Monday, June 24, 2013
The procedure of Title VII
Given my limited knowledge of the details of Title VII, I will not delve too deep into the details of either Vance v. Ball State University (only those with hiring/firing authority qualify as supervisors) or Univ. of Texas Southwestern Med. Ctr. v. Nassar (but-for cause required for retaliation claims). Instead, I wanted to note the role that procedure plays in both decisions.
Justice Alito's majority opinion in Vance insists that the Court's (seemingly) simpler definition of superviso will be more readily applied to resolve disputes prior to trial--primarily on summary judgment, although it hard not to see this trickling back into Twiqbal-tinged 12(b)(6) decisions. Similarly, Justice Kennedy in Nassar insists that a lesser causation standard makes it "far more difficult" to "dismiss dubious claims at the summary judgment stage" (emphasis addd--is it any wonder our students confuse those terms?). It is not sufficient that the employer could "escape judgment after trial."
The logic here calls to mind Harlow v. Fitzgerald, in which the Court adopted a purely objective standard for qualified immunity in § 1983/Bivens actions precisely because it would allow more claims to be resolved at summary judgment. But qualified immunity is an affirmative defense vesting in defendant officers a right not to litigate, purely for instrumental reasons--freeing them to focus on serving the public interest without having to deal with the distraction or chilling effect on governmental conduct. One can disagree with that doctrinal logic. But even accepting that, this is vastly different than saying that every defendant has a right to avoid liability prior to trial and that the substantive claim-creating legal rules (as opposed to an affirmative defense) should be interpreted in such a way explicitly to preserve that right. It no longer is enough that the "correct" party prevail--they now must prevail at the right point in litigation.

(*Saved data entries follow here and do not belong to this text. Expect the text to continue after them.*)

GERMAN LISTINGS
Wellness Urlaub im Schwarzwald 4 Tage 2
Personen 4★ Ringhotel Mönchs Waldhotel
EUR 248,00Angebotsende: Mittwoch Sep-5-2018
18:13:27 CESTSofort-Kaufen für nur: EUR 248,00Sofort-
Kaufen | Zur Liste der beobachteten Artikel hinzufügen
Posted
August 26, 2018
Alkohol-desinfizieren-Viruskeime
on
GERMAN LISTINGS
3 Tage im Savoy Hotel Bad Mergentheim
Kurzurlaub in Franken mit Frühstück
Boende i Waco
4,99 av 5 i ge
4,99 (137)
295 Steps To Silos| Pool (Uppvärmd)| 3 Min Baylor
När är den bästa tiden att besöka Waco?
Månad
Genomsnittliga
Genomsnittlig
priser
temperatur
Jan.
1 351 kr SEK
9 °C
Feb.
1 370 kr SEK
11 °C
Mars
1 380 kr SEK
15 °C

The other thing flowing through both opinions is concern for juror confusion and the need to make cases easier to grasp and decide. In particular, Alito emphasizes the need for "reasonably clear jury instructions in employment discrimination cases." Of course, the need to make jury instructions more comprehensible does not mean the need to simplify (if not "dumb-down") the substantve law itself. Jurors are capable of understanding and applying difficult legal concepts; the call from scholars has been to present and explain those concepts to the jury in a clearer way.

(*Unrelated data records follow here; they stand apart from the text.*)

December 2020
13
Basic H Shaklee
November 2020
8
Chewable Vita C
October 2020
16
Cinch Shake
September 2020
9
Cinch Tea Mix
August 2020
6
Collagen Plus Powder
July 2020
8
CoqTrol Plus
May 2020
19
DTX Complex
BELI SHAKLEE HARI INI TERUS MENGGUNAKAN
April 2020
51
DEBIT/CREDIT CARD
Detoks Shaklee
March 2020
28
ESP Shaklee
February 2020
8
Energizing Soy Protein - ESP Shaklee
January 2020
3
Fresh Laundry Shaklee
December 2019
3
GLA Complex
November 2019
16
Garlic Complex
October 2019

Alito also insists that "the danger of juror confusion is particularly high where the jury is faced with instructions on alternative theories of liability under which different parties bear the burden of proof." But on that logic, we should never have jurors deal with affirmative defenses or counterclaims, which necessarily involve different parties carry different burdens of proof. In any event Nassar itself presents the very problem by imposing different causation standards for substantive claims and retaliation claims; as Justice Ginsburg argues in dissent, those types of claims often (as in Nassar itself) are regularly brought together. In other words, contrary to what Vance suggests should happen, Nassar means jurors will have to deal with different theories of causation fairly regularly (unless, of course, the new but-for standard succeeds in keeping retaliation cases from ever reaching trial).